Tu objetivo: Enumera a todos los personajes a los que el extracto sobre Omrí y Ajab presenta como "rey de" un lugar concreto e indica el lugar de cada uno.

Extracto original:
*****

La cosa empezó en el Reino del Norte, hacia el año
885 a.C., cuando Omrí dio muerte al rey Zimrí y se quedó con el trono. Después
de vencer a todos sus opositores internos, Omrí estableció relaciones
comerciales con Fenicia hasta pactar el matrimonio de su hijo Ajab con Jezabel,
hija de Ittobaal, rey de Tiro y Sidón, antiguas ciudades estado fenicias. Luego
emprendió una dura campaña contra los habitantes de Moab, región sobre la
llanura del Mar Muerto, a la que dominó y los convirtió en colonia. (David y Salomón
ya habían dominado al pueblo de Moab, entre los siglos XI-X a.C.) Aunque tuvo
logros personales significativos, Omrí fue sumiso con los poderosos del norte,
y cruel con su propia gente. Murió hacia el año 874 a.C y dejó el país en la
miseria, y a Ajab, como heredero de su trono.
Ajab gobernó por un largo periodo de 22 años
(874-853 a.C.). Como su padre, este rey obtuvo éxitos individuales que en nada
beneficiaron al pueblo. Conservó su dominio sobre Moab, y le cobró tributo;
combatió y dominó a Ben-Hadad I, rey de Damasco y casó a su hija Atalía con
Joram, hijo de Josafat, rey de Judá (del Reino del Sur). Desarrolló un amplio
programa de construcciones, tales como la fortificación de importantes plazas
fronterizas, entre ellas, la de Jericó. Terminó muerto en un combate librado con
Ben-Hadad. Su esposa Jezabel sobrevivió a su marido durante 14 años hasta
cuando fue asesinada por Jehú, quien ocupó los tronos de Israel y de Judá (2 Re
9), ente los años 841 y 814 a.C. Atalía, también fue asesinada en el año 835.
a.C.
Los protagonistas de esta historia terminaron como
terminan muchos, cuyo proyecto de vida adquiere sentido sólo cuando dominan a
otros a costa de lo que sea. Pasaron por el mundo sembrando enemistad, muerte y
deseos de venganza; sufrieron el terrible cáncer de la codicia, que carcome y
devora la conciencia reduciéndola a su mínima expresión, y murieron infelices a
filo de espada, bebiendo el amargo cáliz de su propia insignificancia.
La primera lectura se desarrolla mientras estaba en
el trono el rey Ajab. Sucedió, como suele suceder con los largos periodos de
gobierno en manos de una sola persona, que el gobernante de turno por
mantenerse en el mando, renuncia a su propia libertad e hipoteca el país para
recibir el respaldo de los mandos medios, dándoles buenas prerrogativas.

*****

[Entradas guardadas]
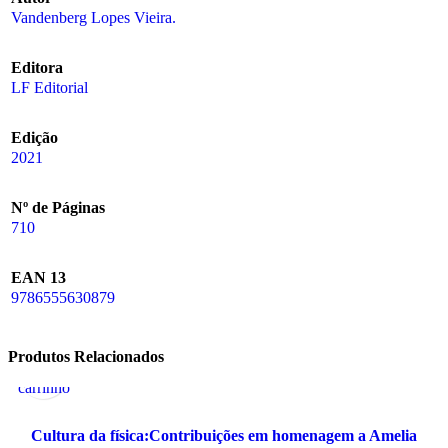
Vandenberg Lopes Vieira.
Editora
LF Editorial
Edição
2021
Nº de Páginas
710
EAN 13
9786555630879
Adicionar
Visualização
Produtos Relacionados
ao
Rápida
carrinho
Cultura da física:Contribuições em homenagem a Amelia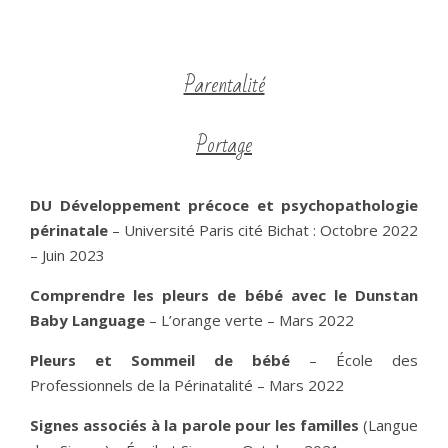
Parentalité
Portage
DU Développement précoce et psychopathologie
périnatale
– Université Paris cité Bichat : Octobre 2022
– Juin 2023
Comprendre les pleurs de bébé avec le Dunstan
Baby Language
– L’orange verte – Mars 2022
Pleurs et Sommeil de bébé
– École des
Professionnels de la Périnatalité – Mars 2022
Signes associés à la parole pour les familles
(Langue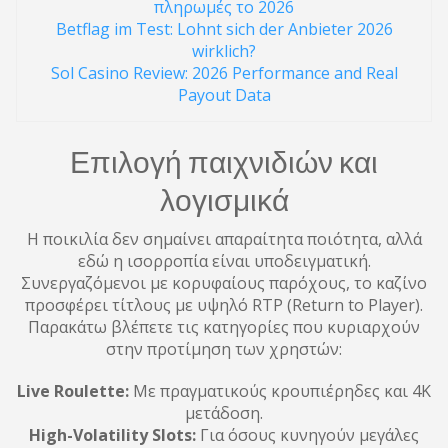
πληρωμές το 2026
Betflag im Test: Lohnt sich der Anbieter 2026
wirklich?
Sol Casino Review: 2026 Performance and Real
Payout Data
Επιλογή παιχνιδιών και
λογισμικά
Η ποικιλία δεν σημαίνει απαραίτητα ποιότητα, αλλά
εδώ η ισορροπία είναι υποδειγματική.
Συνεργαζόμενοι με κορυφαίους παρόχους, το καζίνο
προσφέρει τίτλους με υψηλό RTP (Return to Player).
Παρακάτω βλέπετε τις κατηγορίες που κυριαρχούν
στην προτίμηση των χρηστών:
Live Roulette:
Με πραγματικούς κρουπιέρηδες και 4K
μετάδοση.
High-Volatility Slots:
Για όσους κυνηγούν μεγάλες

*****

Solución detallada:
- Ittobaal, rey de Tiro y Sidón
- Ben-Hadad I, rey de Damasco
- Josafat, rey de Judá